▶ **Aim of the task**
Only the lines from the opening of the material through the one containing "Select size to v" should be reproduced, each exactly as it stands.

▶ **Excerpted records**

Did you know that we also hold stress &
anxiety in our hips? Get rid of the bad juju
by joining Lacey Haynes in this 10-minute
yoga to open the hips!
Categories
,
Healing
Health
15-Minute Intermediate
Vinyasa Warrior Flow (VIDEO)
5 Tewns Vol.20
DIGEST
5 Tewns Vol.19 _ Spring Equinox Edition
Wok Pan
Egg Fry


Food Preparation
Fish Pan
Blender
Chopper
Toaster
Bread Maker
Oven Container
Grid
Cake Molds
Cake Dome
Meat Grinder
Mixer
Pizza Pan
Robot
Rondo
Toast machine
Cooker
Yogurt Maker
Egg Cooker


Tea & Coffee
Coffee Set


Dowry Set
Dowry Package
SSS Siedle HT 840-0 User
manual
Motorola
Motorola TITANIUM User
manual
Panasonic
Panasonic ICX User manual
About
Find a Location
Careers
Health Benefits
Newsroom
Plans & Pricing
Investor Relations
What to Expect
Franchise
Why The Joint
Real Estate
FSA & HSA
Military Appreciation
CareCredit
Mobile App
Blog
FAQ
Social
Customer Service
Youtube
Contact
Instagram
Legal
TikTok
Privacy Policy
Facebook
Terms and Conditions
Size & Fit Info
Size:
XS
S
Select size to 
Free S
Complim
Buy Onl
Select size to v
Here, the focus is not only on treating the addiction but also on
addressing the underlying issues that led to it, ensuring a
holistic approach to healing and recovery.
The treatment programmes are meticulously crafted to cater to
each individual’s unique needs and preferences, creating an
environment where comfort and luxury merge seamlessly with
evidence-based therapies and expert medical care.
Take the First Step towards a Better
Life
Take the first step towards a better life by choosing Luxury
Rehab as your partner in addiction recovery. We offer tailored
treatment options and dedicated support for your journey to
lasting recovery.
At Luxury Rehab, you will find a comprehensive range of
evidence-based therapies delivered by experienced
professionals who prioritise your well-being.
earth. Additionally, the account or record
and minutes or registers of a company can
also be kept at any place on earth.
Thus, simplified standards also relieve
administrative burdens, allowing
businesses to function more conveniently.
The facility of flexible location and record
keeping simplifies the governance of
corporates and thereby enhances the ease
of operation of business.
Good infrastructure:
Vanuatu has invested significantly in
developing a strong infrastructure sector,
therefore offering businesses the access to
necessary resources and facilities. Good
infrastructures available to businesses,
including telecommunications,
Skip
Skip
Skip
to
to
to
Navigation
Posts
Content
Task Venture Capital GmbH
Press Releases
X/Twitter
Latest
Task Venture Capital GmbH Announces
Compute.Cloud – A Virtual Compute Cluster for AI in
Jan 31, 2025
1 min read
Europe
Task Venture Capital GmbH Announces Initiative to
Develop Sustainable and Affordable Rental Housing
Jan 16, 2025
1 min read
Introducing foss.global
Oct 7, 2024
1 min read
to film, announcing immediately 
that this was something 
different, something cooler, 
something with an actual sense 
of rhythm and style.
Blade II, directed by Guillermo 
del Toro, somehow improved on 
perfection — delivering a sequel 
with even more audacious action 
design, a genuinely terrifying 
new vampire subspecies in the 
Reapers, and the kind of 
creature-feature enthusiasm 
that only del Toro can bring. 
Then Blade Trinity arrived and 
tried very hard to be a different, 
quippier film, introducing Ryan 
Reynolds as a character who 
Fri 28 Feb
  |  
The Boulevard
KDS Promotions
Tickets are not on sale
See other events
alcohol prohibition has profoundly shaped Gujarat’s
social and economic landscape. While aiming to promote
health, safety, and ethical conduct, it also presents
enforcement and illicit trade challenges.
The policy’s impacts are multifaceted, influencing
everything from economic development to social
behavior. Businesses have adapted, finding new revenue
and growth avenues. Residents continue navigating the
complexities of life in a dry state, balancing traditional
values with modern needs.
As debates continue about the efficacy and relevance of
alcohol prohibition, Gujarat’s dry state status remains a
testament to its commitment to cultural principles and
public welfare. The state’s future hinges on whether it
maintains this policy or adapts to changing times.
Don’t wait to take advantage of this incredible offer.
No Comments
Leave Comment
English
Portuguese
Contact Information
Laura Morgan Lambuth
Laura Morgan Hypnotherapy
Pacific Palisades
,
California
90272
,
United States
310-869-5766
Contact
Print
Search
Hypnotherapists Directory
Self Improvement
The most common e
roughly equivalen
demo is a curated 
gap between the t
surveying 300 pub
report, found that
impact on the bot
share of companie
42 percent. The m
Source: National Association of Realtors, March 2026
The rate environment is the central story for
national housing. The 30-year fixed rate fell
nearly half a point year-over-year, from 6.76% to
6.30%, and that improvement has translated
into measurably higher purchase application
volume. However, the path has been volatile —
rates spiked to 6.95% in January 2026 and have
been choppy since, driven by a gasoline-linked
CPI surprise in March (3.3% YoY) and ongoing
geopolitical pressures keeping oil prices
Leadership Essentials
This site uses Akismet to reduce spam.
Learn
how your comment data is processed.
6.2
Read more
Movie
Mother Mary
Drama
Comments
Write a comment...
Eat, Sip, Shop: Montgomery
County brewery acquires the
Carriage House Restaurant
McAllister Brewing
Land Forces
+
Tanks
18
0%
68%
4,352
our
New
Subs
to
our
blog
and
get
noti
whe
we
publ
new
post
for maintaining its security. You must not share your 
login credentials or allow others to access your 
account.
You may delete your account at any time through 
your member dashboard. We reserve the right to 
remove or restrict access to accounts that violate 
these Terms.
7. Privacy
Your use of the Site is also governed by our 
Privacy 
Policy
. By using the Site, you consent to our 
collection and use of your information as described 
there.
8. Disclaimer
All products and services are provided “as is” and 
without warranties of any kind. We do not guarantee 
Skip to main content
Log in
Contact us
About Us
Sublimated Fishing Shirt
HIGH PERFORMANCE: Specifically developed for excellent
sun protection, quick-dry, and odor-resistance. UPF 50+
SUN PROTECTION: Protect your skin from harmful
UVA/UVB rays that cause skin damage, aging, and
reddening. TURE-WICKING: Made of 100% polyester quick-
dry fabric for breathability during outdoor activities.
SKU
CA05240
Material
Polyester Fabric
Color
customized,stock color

▶ **Written answer**
Did you know that we also hold stress &
anxiety in our hips? Get rid of the bad juju
by joining Lacey Haynes in this 10-minute
yoga to open the hips!
Categories
,
Healing
Health
15-Minute Intermediate
Vinyasa Warrior Flow (VIDEO)
5 Tewns Vol.20
DIGEST
5 Tewns Vol.19 _ Spring Equinox Edition
Wok Pan
Egg Fry


Food Preparation
Fish Pan
Blender
Chopper
Toaster
Bread Maker
Oven Container
Grid
Cake Molds
Cake Dome
Meat Grinder
Mixer
Pizza Pan
Robot
Rondo
Toast machine
Cooker
Yogurt Maker
Egg Cooker


Tea & Coffee
Coffee Set


Dowry Set
Dowry Package
SSS Siedle HT 840-0 User
manual
Motorola
Motorola TITANIUM User
manual
Panasonic
Panasonic ICX User manual
About
Find a Location
Careers
Health Benefits
Newsroom
Plans & Pricing
Investor Relations
What to Expect
Franchise
Why The Joint
Real Estate
FSA & HSA
Military Appreciation
CareCredit
Mobile App
Blog
FAQ
Social
Customer Service
Youtube
Contact
Instagram
Legal
TikTok
Privacy Policy
Facebook
Terms and Conditions
Size & Fit Info
Size:
XS
S
Select size to 
Free S
Complim
Buy Onl
Select size to v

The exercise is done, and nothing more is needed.